Today, my friend Bayo rocks his songs. He wasn’t a believer in 2008 but the other projects from Kendrick has made him a believer. I discovered similar rappers like Immortal Technique, Talib Kweli, Lupe Fiasco, Ab-Soul and Killah Priest later. Kendrick Lamar was my spark in the journey of Conscious Poetry and Living. He made what we call mainstream rap fashionable again. I am also a great admirer of Jermaine Cole but I discovered and fell in love with Kendrick’s sound first. We need more of them around.

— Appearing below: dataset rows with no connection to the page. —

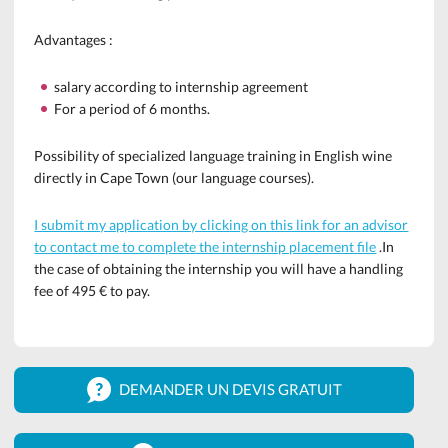
Advantages
:
salary according to internship agreement
For a period of 6 months.
Possibility of specialized language training in English wine
directly in Cape Town (our language courses).
I submit my application by clicking on this link for an advisor
to contact me to complete the internship placement file
.
In
the case of obtaining the internship you will have a handling
fee of 495 € to pay.
DEMANDER UN DEVIS GRATUIT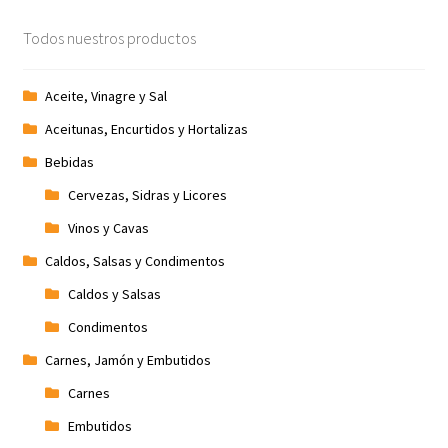
Todos nuestros productos
Aceite, Vinagre y Sal
Aceitunas, Encurtidos y Hortalizas
Bebidas
Cervezas, Sidras y Licores
Vinos y Cavas
Caldos, Salsas y Condimentos
Caldos y Salsas
Condimentos
Carnes, Jamón y Embutidos
Carnes
Embutidos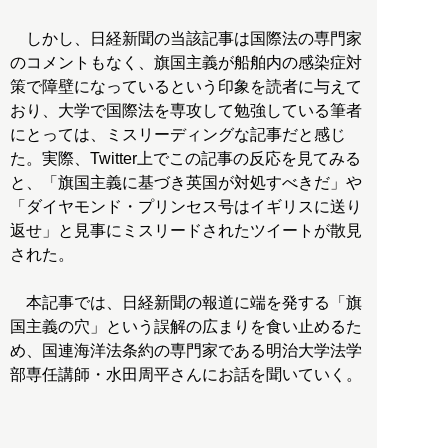
しかし、日経新聞の当該記事は国際法の専門家
のコメントもなく、旗国主義が船舶内の感染症対
策で障壁になっているという印象を読者に与えて
おり、大学で国際法を専攻して勉強している筆者
にとっては、ミスリーディングな記事だと感じ
た。実際、Twitter上でこの記事の反応を見てみる
と、「旗国主義に基づき英国が対処すべきだ」や
「ダイヤモンド・プリンセス号はイギリスに送り
返せ」と見事にミスリードされたツイートが散見
された。
本記事では、日経新聞の報道に端を発する「旗
国主義の穴」という誤解の広まりを食い止めるた
め、国連海洋法条約の専門家である明治大学法学
部専任講師・水田周平さんにお話を聞いていく。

It was this meeting with K.Dot that widened my poetic material and humanism. In the past, in my poems and messages, I stopped at describing the nature of denatured and natural things but I now go a step further in suggesting, directly and indirectly, how they ought look if we must survive as a race in this planet. His lessons contributed immensely in my journey to becoming a better person. If we must have real peace and not a camouflage, we need a lot of him in our music menu. We have evolved in so many unthinkable ways but it seems the evolution of our selves into better beings, beings enjoying inner peace, beings with interest and desire for love, have refused to follow up. We have built entertainment gadgets of unthinkable reach but have failed to replicate the same thing in our minds and bodies. Listening to Kendrick Lamar was the antidote to my fading sense of empathy. We should all listen to this human being.